If you have existing carpets to use as templates, then most good carpet shops can do this for you, which gives you a wider range to choose from, just remind them that the edges need whipping.

cabby


----------



## deefordog (Dec 31, 2013)

From experience, it's the whipping that costs the money. £220 doesn't sound too bad in my book but then again, what's the quality like? We had some from Swift and the fit and quality was pants, so we sent them back.

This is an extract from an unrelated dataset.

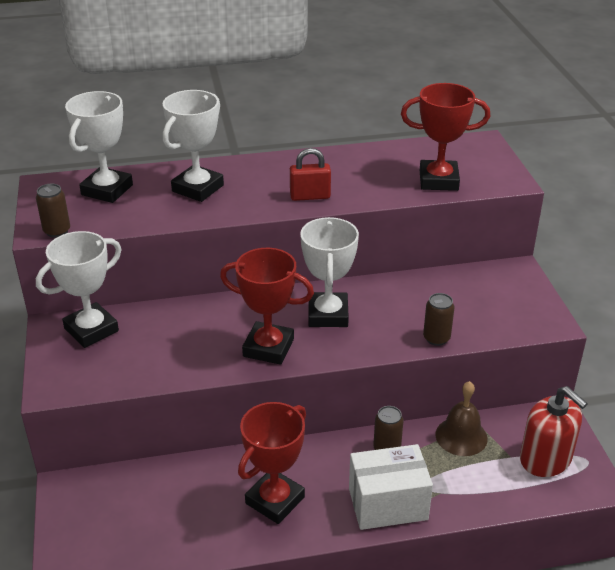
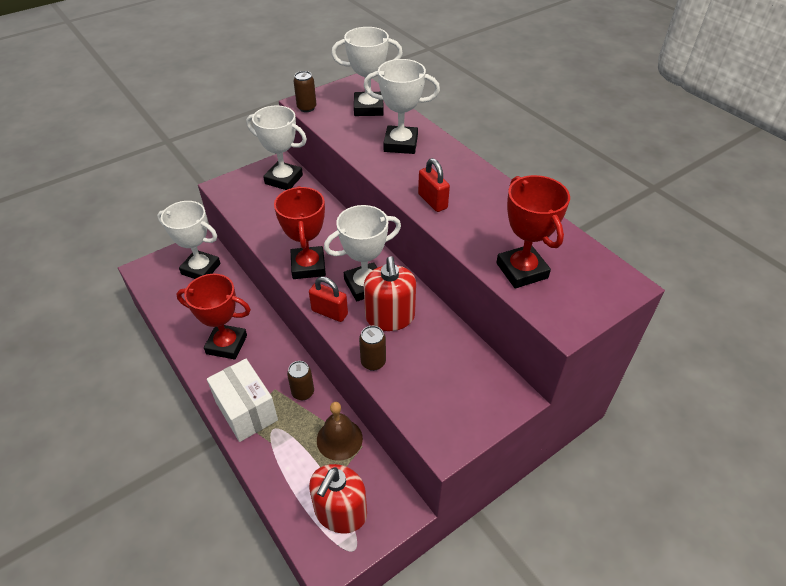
camera: 65 degrees right, 10 degrees up
none -> white trophy [157,201,221,279]
none -> red padlock [309,277,348,322]
none -> red soap dispenser [364,256,416,331]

Kustom Sport used to supply most of the mainstream UK motorhome manufacturers until a few years ago, so they may even have the original templates for your MH. They'll even send you carpet samples of various colours and quality to suit your budget http://www.kustomsport.co.uk/


----------



## Ozzyjohn (Sep 3, 2007)

I've no idea of the price, but as an alternative to whipping this looks like a possible diy alternative - http://stairrods.co.uk/easybind-carpet-binding/

Regards,
John


----------



## carpe diem (Apr 16, 2016)

http://www.bespokerugs.com/index.php

theres this place in Leeds, in the FAQ's it says £3 per metre for whipping


----------



## emmbeedee (Oct 31, 2008)

Previous threads here:

http://forums.motorhomefacts.com/25-company-reports/17310-need-new-fitted-carpets.html

http://forums.motorhomefacts.com/20-motorhome-chitchat/94425-motorhome-carpets.html

I used Crusader, as mentioned in there. £65 for three rugs, don't know what current price is but don't suppose much different now.


----------



## Pudsey_Bear (Sep 25, 2008)

We looked into it and whipping alone was at least £1 per foot, plus carpet, plus cutting, plus Delivery and VAT.

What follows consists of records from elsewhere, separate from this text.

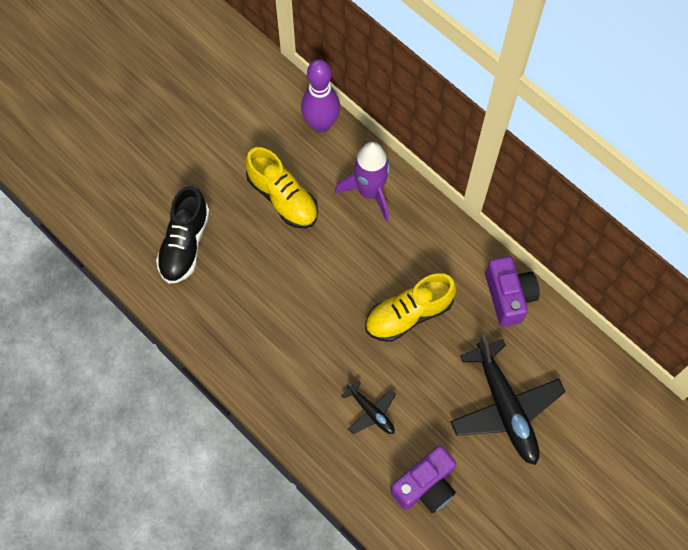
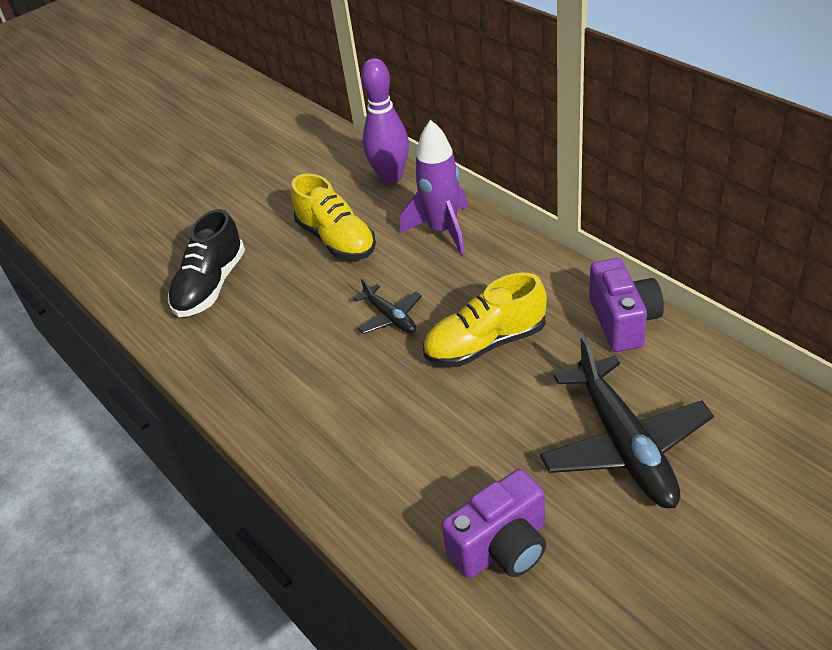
camera: 10 degrees right, 25 degrees down
black plane [341,380,396,434] -> black plane moved to [354,278,422,334]

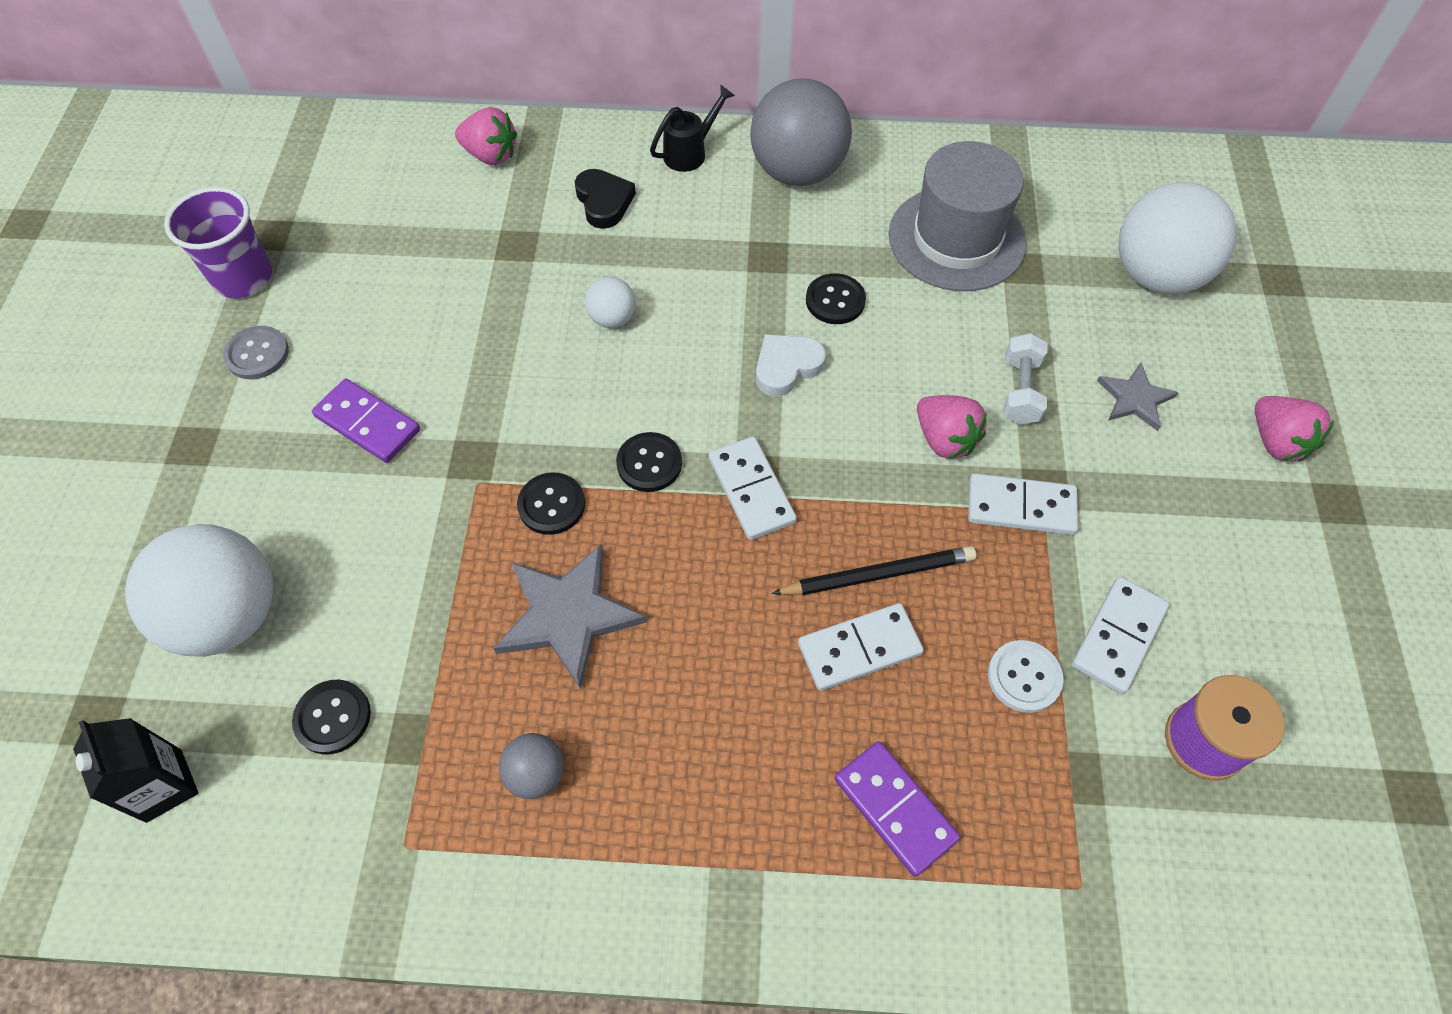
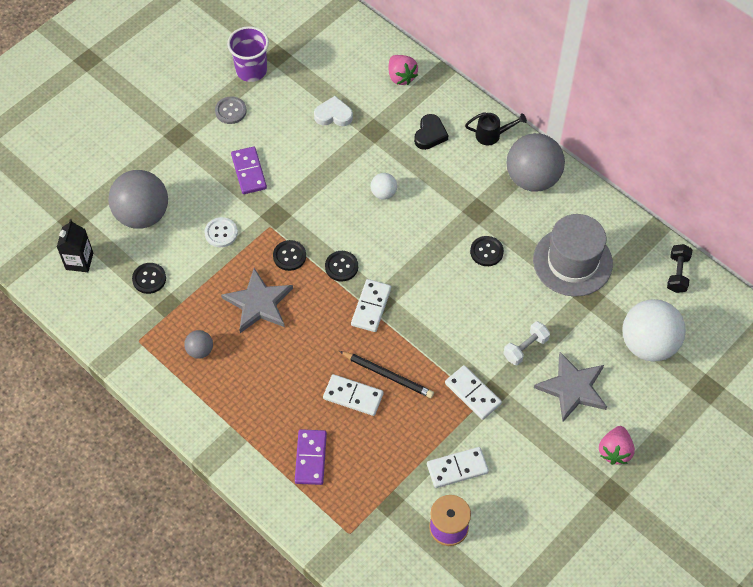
camera: 40 degrees right, 0 degrees up
white ball [125,524,273,657] -> grey ball [108,170,168,229]
white heart [756,334,826,397] -> white heart moved to [314,96,353,126]
pink strawberry [917,395,987,459] -> none
white button [988,640,1064,713] -> white button moved to [204,217,238,247]
grey star [1097,363,1179,431] -> grey star [534,352,607,422], size x1.72
none -> black dumbbell [667,244,692,293]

I bought the carpet, and cut it to fit against something on all the edges using a cardboard template, made from cereal boxes etc, no whipping needed, just a little UHU glue along the edges to stop it fraying, cost about £20 and one very achy hand.


----------



## DJMotorhomer (Apr 15, 2010)

I contacted Kustomsport and they quoted me (unseen) £240 thats £20 dearer than Brownhills !!!

DJM


----------